There was a silence then, and Eric, who had neared them on tiptoes, not wanting to disturb their druidic car ritual, realized Ace was talking to him.
“What color’s easiest?” he asked. He knew that was sometimes a consideration; cars would arrive from the manufacturer as an army of silver fish or white swans.
“The parts and the rest of the vehicle will not match,” Jai said. “You may as well pick a color that you enjoy.”
“If you’re worried about being noticed,” Ace said, “lime green is less noticeable than primer spots. That’s a guarantee.”
“Red still means stop,” Jai said, and Sonny nodded his head.
“And green still means go,” he said. He glanced at Eric. “I’d say dark green, but….” He grimaced.
“Desert,” Ace said glumly, and they all nodded.

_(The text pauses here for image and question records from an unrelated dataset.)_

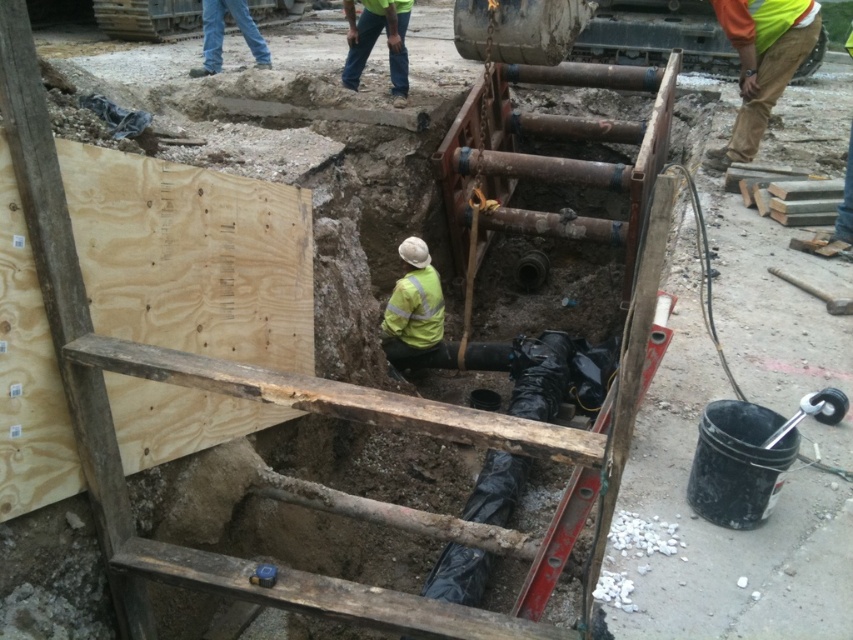
Does green reflective jacket at center appear over green high-visibility jacket at upper center?

Actually, green reflective jacket at center is below green high-visibility jacket at upper center.

Looking at this image, does green reflective jacket at center have a greater height compared to green high-visibility jacket at upper center?

No, green reflective jacket at center is not taller than green high-visibility jacket at upper center.

Is point (436, 339) positioned before point (389, 76)?

That is True.

The image size is (853, 640). I want to click on green reflective jacket at center, so click(x=413, y=307).

Between green reflective jacket at center and blue jeans at upper left, which one appears on the right side from the viewer's perspective?

green reflective jacket at center is more to the right.

Does green reflective jacket at center appear on the right side of blue jeans at upper left?

Yes, green reflective jacket at center is to the right of blue jeans at upper left.

Who is more distant from viewer, (434, 310) or (216, 19)?

Positioned behind is point (216, 19).

Locate an element on the screen. Image resolution: width=853 pixels, height=640 pixels. green reflective jacket at center is located at coordinates (413, 307).

Which is behind, point (392, 17) or point (218, 33)?

Positioned behind is point (218, 33).

Which is above, green high-visibility jacket at upper center or blue jeans at upper left?

blue jeans at upper left is above.

Image resolution: width=853 pixels, height=640 pixels. What are the coordinates of `green high-visibility jacket at upper center` in the screenshot? It's located at (375, 38).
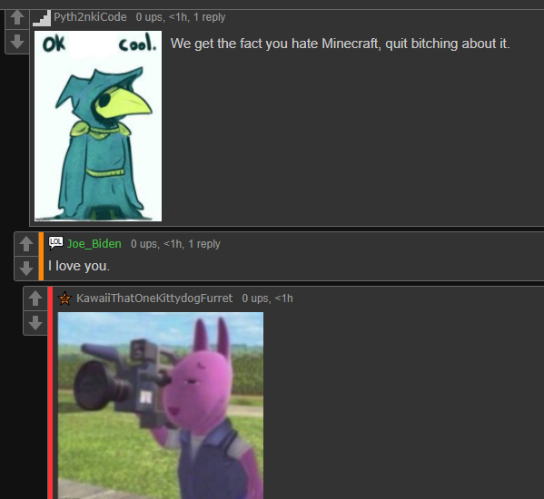
Find the location of a particular element. pictures is located at coordinates (114, 98), (133, 413).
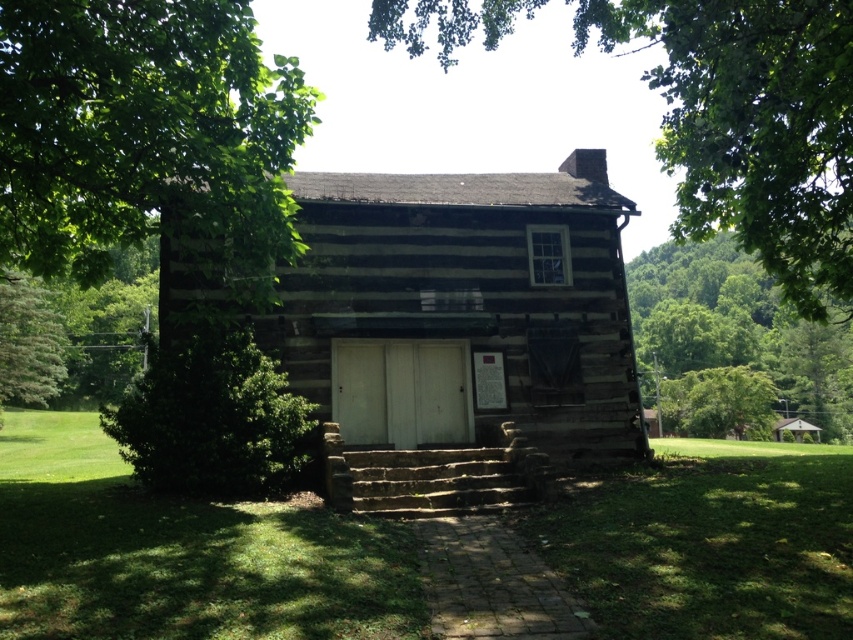
You are standing at the base of the log cabin and want to walk towards the entrance. There are two points marked on the ground. One is at point (13,83) and the other at point (791,390). Which point should you step on first to reach the entrance without going through the cabin?

You should step on point (13,83) first because it is in front of point (791,390), meaning it is closer to the entrance and does not require passing through the cabin.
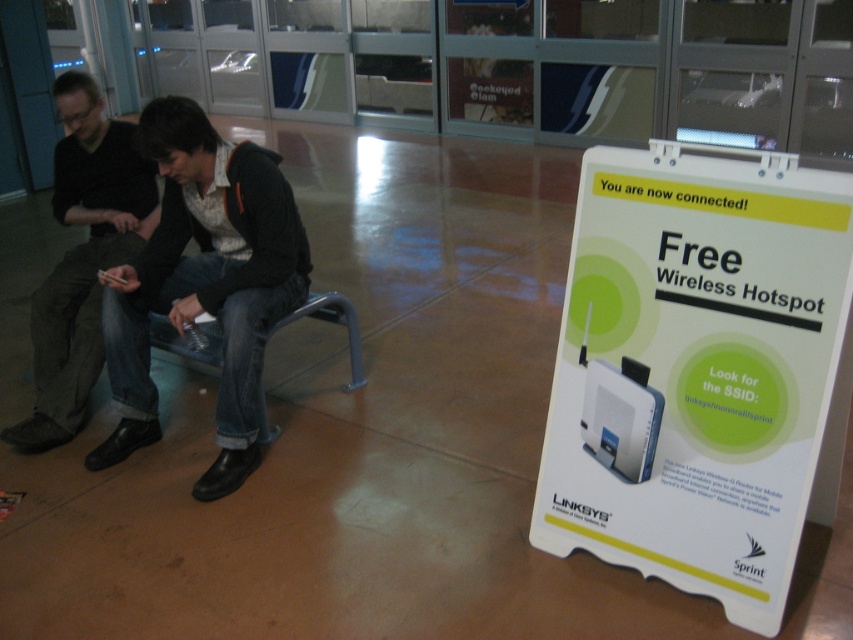
Question: Is jeans at left bigger than dark brown leather shoes at lower left?

Choices:
 (A) no
 (B) yes

Answer: (B)

Question: Does jeans at left have a larger size compared to dark brown leather shoes at lower left?

Choices:
 (A) yes
 (B) no

Answer: (A)

Question: Is jeans at left below dark brown leather shoes at lower left?

Choices:
 (A) yes
 (B) no

Answer: (A)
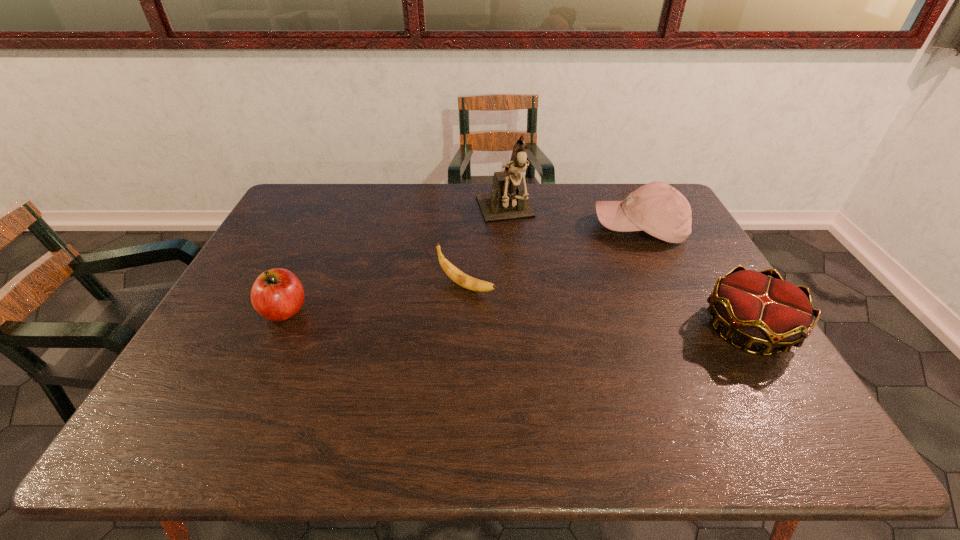
This screenshot has width=960, height=540. In order to click on the leftmost object in this screenshot , I will do `click(277, 294)`.

This screenshot has width=960, height=540. I want to click on crown, so click(770, 312).

Where is `banana`? The width and height of the screenshot is (960, 540). banana is located at coordinates [x=459, y=277].

This screenshot has width=960, height=540. In order to click on the tallest object in this screenshot , I will do `click(507, 201)`.

Where is `baseball cap`? The height and width of the screenshot is (540, 960). baseball cap is located at coordinates (657, 208).

I want to click on vacant space located 0.100m on the right of the leftmost object, so click(347, 311).

This screenshot has height=540, width=960. I want to click on blank area located 0.260m on the left of the crown, so point(601,328).

The width and height of the screenshot is (960, 540). I want to click on vacant space located on the peel of the banana from the top, so click(x=595, y=348).

Locate an element on the screen. The height and width of the screenshot is (540, 960). blank space located on the peel of the banana from the top is located at coordinates (584, 342).

Locate an element on the screen. The height and width of the screenshot is (540, 960). free space located on the peel of the banana from the top is located at coordinates (531, 316).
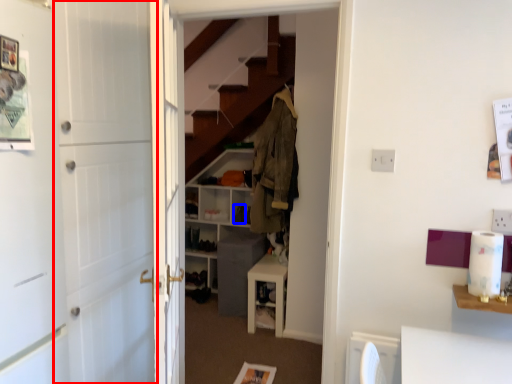
Question: Which object is closer to the camera taking this photo, barn door (highlighted by a red box) or shoe (highlighted by a blue box)?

“What about the desert?” Eric asked, still alarmed by the scorpion thing.
“It’s fuckin’ hot!” Sonny said on a disbelieving laugh. “White cars are cooler, and so are silver. White or silver, with a pale interior, makes your car ten degrees cooler, which is ten degrees easier to cool down when it’s trying to cook you dead.”
Eric grunted. “And here I was, fantasizing about forest green.”
“How about pale metallic green?” Sonny asked. “Split the difference. Still hotter than white or silver, but it’s not gonna suck the heat outta the sky. That and you put some sun blocks in the windows when it’s parked—”
“Tint on the back windows period,” Jai intoned.
“And shades,” Ace added.
“And light gray interior,” Sonny said decisively. “It’s settled. We’ll do the ordering, and I can specialize the engine.”
Eric’s eyes widened. “Why…?”
Sonny gave him a disgusted look. “Now see, I woulda asked that myself, but then you almost wasted a guy with canned goods today, so I’m thinkin’ you know why you might need to go super fast in a car that means go, amiright?”
They were all gazing at him with admiration now, and he gave them his most “don’t mind me, I’ll just disappear here” smile. “I may, sometimes, have reason to not be easily found,” he admitted.